I taught the Bylaw I and II courses for five years. I had very positive feedback from students, many of whom went on to find careers as Bylaw Officers, Police Officers, Correction Officers and BC Sheriffs. My template for the courses continues to be taught to current and future learners.
Narrative Learning Theory
Narrative inquiry and explanation adeptly explore the nuanced experiences of educators and learners. In this essay, I used the power of narration to recount an event that most profoundly affected my understanding of the two bylaw courses. MacEwan & Egan (1995) determined that narrative is appealing because it provides a medium for people to record the history of human consciousness. Gough (1997) claims that narrative is a way of examining any theoretical and practical problems in education. He maintains that stories, told and heard, reimagines the notion of education practice. In my case, the narrative gave me the ability to illuminate the teaching and my learning experience. This structure recounted the events in storied form and framed those events in a way that revealed the underlying plot (Webster & Mertova, 2007).
Conclusion
My aim as an educator is to practice what Palmer (1998) advocates, whereby “I join self, subject, and learners in the fabric of life because I educate from an integral and undivided self; I manifest in my own life and evoke in my learners a capacity for connectedness. I educate through my lived experiences. I connect learners and subjects in a community that is essential to educating and learning.” By following Palmer’s suggestion, learning will be at its best because it will be goal-oriented, contextual, engaging, challenging, and most importantly – interactive. When I educate, I desire to engage and inspire learners to feel that interaction and connectedness so that we all can “hardly hold the joy.”
References
Bolton, G. & Delderfield, R. (2017). Reflective practice: Writing and professional development (5th ed.). Sage.
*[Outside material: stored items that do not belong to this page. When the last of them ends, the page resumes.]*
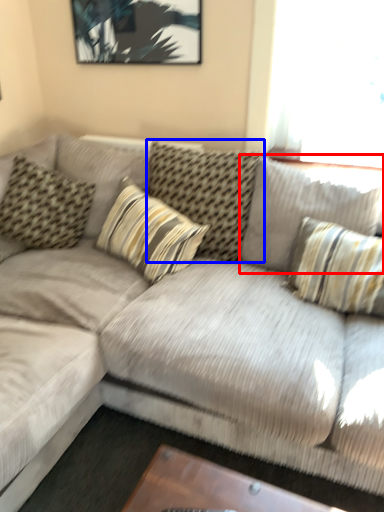
Question: Which of the following is the farthest to the observer, pillow (highlighted by a red box) or pillow (highlighted by a blue box)?

Choices:
 (A) pillow
 (B) pillow

Answer: (B)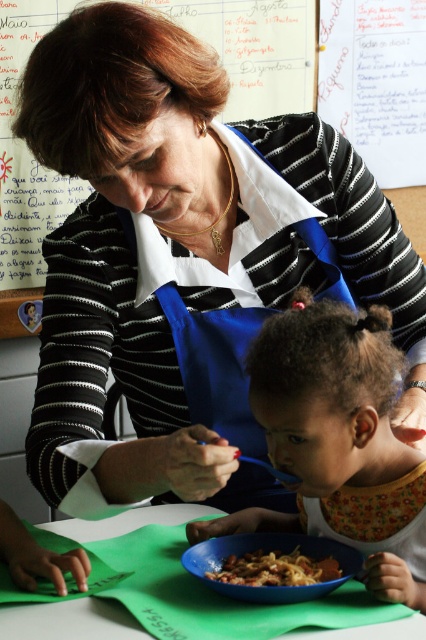
Question: Considering the relative positions of floral bib at lower center and matte plastic bowl at center in the image provided, where is floral bib at lower center located with respect to matte plastic bowl at center?

Choices:
 (A) right
 (B) left

Answer: (A)

Question: Which object is positioned closest to the white paper at upper center?

Choices:
 (A) floral bib at lower center
 (B) matte plastic bowl at center
 (C) green paper at lower center

Answer: (A)

Question: Can you confirm if green paper at lower center is bigger than matte plastic bowl at center?

Choices:
 (A) yes
 (B) no

Answer: (A)

Question: Which object appears closest to the camera in this image?

Choices:
 (A) floral bib at lower center
 (B) white paper at upper center
 (C) green paper at lower center

Answer: (C)

Question: Observing the image, what is the correct spatial positioning of floral bib at lower center in reference to shiny plastic bowl at center?

Choices:
 (A) left
 (B) right

Answer: (B)

Question: Which point is farther to the camera?

Choices:
 (A) green paper at lower center
 (B) shiny plastic bowl at center

Answer: (B)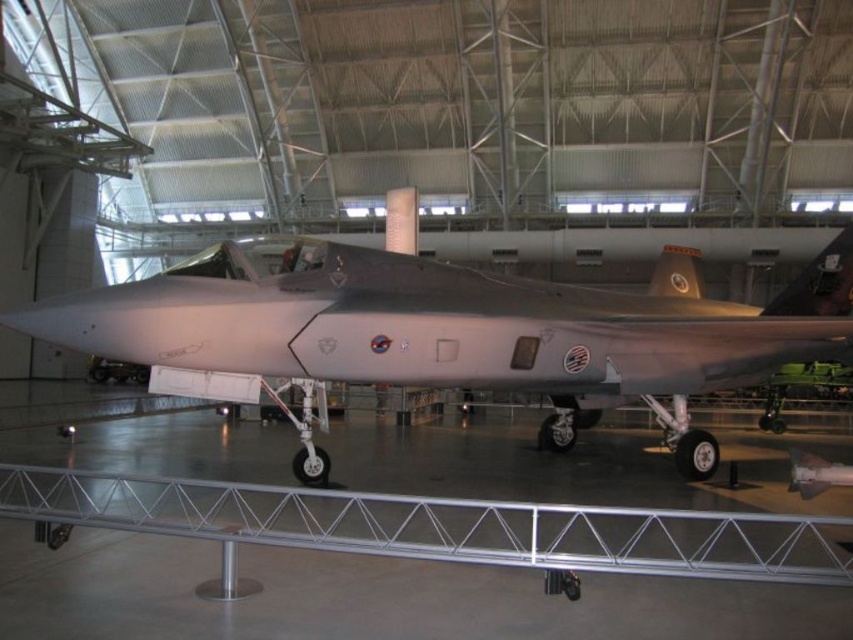
Looking at this image, who is taller, matte gray airplane at center or silver/metallic rail at lower center?

silver/metallic rail at lower center is taller.

Is matte gray airplane at center to the left of silver/metallic rail at lower center from the viewer's perspective?

No, matte gray airplane at center is not to the left of silver/metallic rail at lower center.

Is point (24, 321) positioned in front of point (714, 529)?

That is False.

You are a GUI agent. You are given a task and a screenshot of the screen. Output one action in this format:
    pyautogui.click(x=<x>, y=<y>)
    Task: Click on the matte gray airplane at center
    This screenshot has width=853, height=640.
    Given the screenshot: What is the action you would take?
    pyautogui.click(x=453, y=324)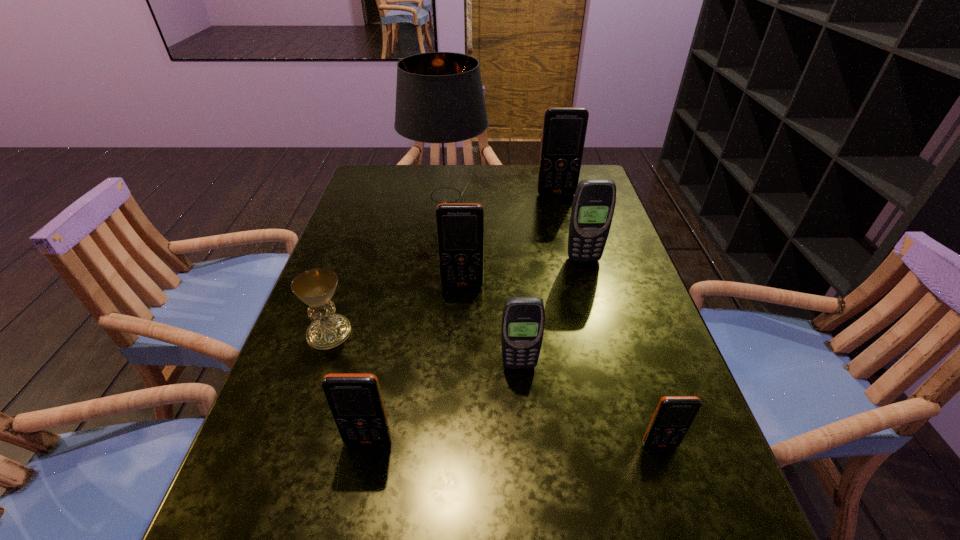
You are a GUI agent. You are given a task and a screenshot of the screen. Output one action in this format:
    pyautogui.click(x=<x>, y=<y>)
    Task: Click on the leftmost cellular telephone
    This screenshot has height=540, width=960.
    Given the screenshot: What is the action you would take?
    pyautogui.click(x=355, y=400)

In order to click on the leftmost orange cellular telephone in this screenshot , I will do `click(355, 400)`.

Identify the location of the fifth farthest object. Image resolution: width=960 pixels, height=540 pixels. (316, 287).

The image size is (960, 540). Find the location of `the leftmost object`. the leftmost object is located at coordinates coord(316,287).

This screenshot has height=540, width=960. What are the coordinates of `the smallest orange cellular telephone` in the screenshot? It's located at (673, 416).

I want to click on vacant region located on the front of the gray lampshade, so (x=433, y=310).

What are the coordinates of `vacant region located 0.110m on the screen of the seventh shortest object` in the screenshot? It's located at (563, 217).

Identify the location of free location located 0.100m on the screen of the second biggest orange cellular telephone. (461, 320).

Locate an element on the screen. The width and height of the screenshot is (960, 540). vacant space located 0.080m on the screen of the bigger gray cellular telephone is located at coordinates (590, 284).

Where is `vacant space located on the screen of the smaller gray cellular telephone`? This screenshot has height=540, width=960. vacant space located on the screen of the smaller gray cellular telephone is located at coordinates (522, 400).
Caffarella, R. S., & Daffron, S. R. (2013). Planning programs for adult learners: A practical guide for educators, trainers, and staff developers (3rd ed.). Jossey Bass.
Gough, N. (1997). Horizons, images, and experiences: The research stories collection. Deakin Univesity.
Lyle, E. (2017). Introduction. Of books, barns, and boardrooms: Exploring praxis through reflexive inquiry. (pp. vii–xii). Sense Publishers. http://search.ebscohost.com/login.aspx?direct=true&AuthType=ip,sso&db=nlebk&AN=1594187 &custid=s7439054
MacEwan, H. & Egan, K. (Eds.) (1995). Narrative in teaching, learning, and research. Teachers College Press.
Palmer, P. (1998). The heart of a teacher: Identity and integrity in teaching. Courage Renewal. http://www.couragerenewal.org/PDFs/Parker-Palmer_The-Heart-of-a-Teacher.pdf
Palmer, P. (2007). The courage to teach: Exploring the inner landscape of a teacher’s life. Jossey-Bass.
Webster, L. & Mertova, P. (2007). Using narrative inquiry as a research method. Routledge.
Winter, R. (1988). Fictional, critical writing in J. Nias and S. Groundwater-Smith (eds.), The enquiring teacher. Falmer.